Understanding how to make changes in a company is not different from my kitchen and the Syncrude dam. A client company was having trouble making a product change. Internal change is often held back by the ropes of constraint. Philip, the director of engineering, and I decided we would embark on a simple change demonstration by attempting to change the ceiling florescent bulbs in his office and conference room to the C50 units I installed in my kitchen. My office barn also uses them and Philip was impressed with the comfortable bright light. It seemed simple – all we have to do is replace some flickering, cheap light bulbs.
And here is where the sordid tale begins. Philip placed a purchase order for the new bulbs. An immediate blocker stopped the progress. The facilities manager found out what Philip was doing. “Wait a minute, we have lots of the cheap, flickering, yellow bulbs in our inventory,” the bulb king said. “They are a quarter of the cost of the growth lamps. Your purchase request is denied.” Philip could override the bulb king, but decided instead to use his own credit card to purchase them at the local home supply shop. No bulbs in stock! “But we have plenty of the cheap, yellow, flickering type over here,” suggested the sales maven in the hardware store.
Philip finally located some C50 bulbs. He trundled back to his office, removed the old bulbs and tried to insert the C50s. Wrong socket! The building was new and did not have the older, large sockets needed, and the ballast was the wrong type. He would have to replace the entire ceiling fixture. It was time to limit the scope of this project.
Philip decided not to change the conference room lights, and instead just change the lights in his own office. With his lighting fixture tools in hand he started the replacement procedure but quickly learned that, according to the labour union, they were the fixture people.
Philip was persistent, and decided to do the experiment at home. He knew that I had installed a kitchen unit using the bulbs to simulate a skylight. He had forgotten that I had persistently communicated the faux skylight
concept for several weeks before my wife agreed to the concept.

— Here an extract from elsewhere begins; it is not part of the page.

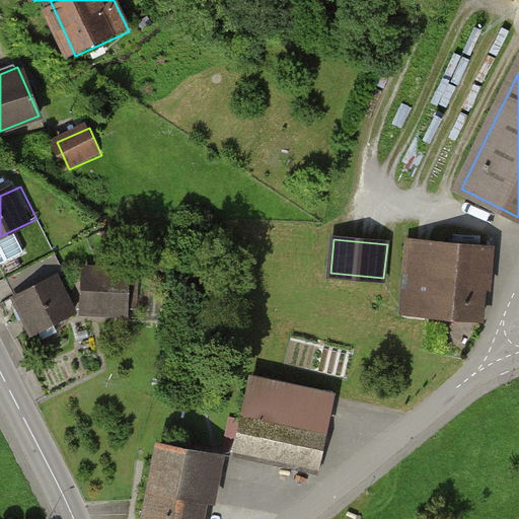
[(412,240),(405,308),(489,316),(496,248),(412,240)]
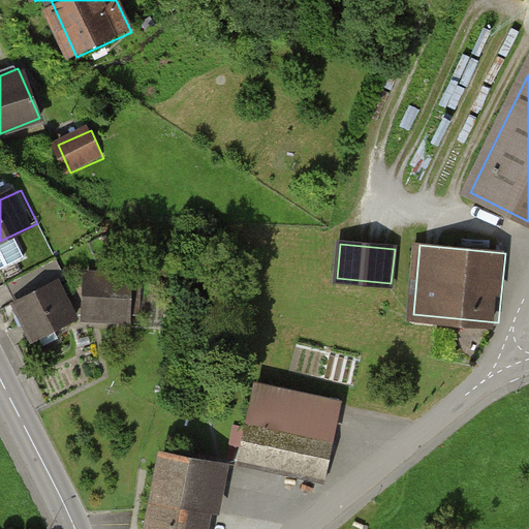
[(91,271),(88,317),(132,320),(134,274),(91,271)]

Foolish Philip went home and put the lamps in the kitchen without selling the concept first. His wife hated the new lamps and he was forced to replace them with the cheap, flickering, yellow lights. He retired to his garage, where he finally installed the bulbs. They work fine and show up his car scratches well.
There are some lessons to be learned from Philip’s experience. First, change is difficult. The change we thought would be easy turned out to be hard, not because of the item being changed but because of a lack of communication and embedded culture. Maybe Philip should have used PowerPoint to convince his wife.

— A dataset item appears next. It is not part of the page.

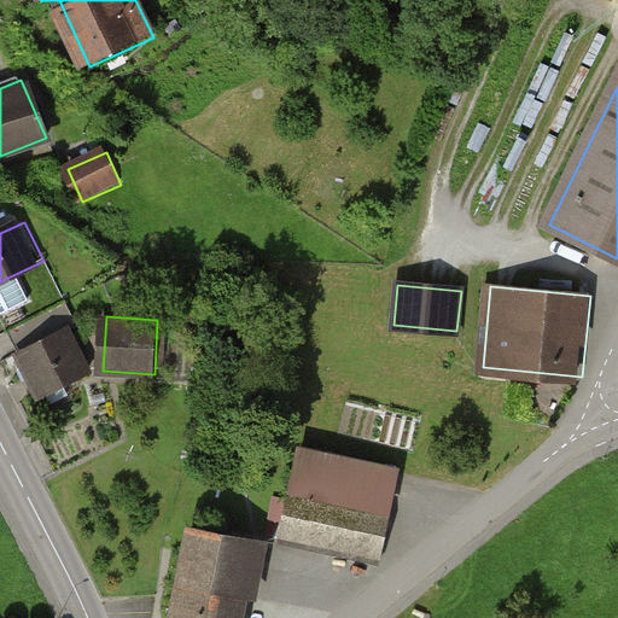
[(73,328),(21,356),(44,400),(97,372),(73,328)]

Second, before implementing change, communicate with all stakeholders. Perhaps if Philip had prepared arguments to persuade his facilities manager and his wife that these lights were a good idea, he would have a bright conference room, office and kitchen today.
Third, persistence is needed. Philip did eventually get his lights, albeit not in the room he wanted. But sometimes compromise is necessary – another valuable lesson. We will continue with the experiment and see what happens at the client company.
The bottom line is that culture will remain resistant to change, but know that persistence always wins.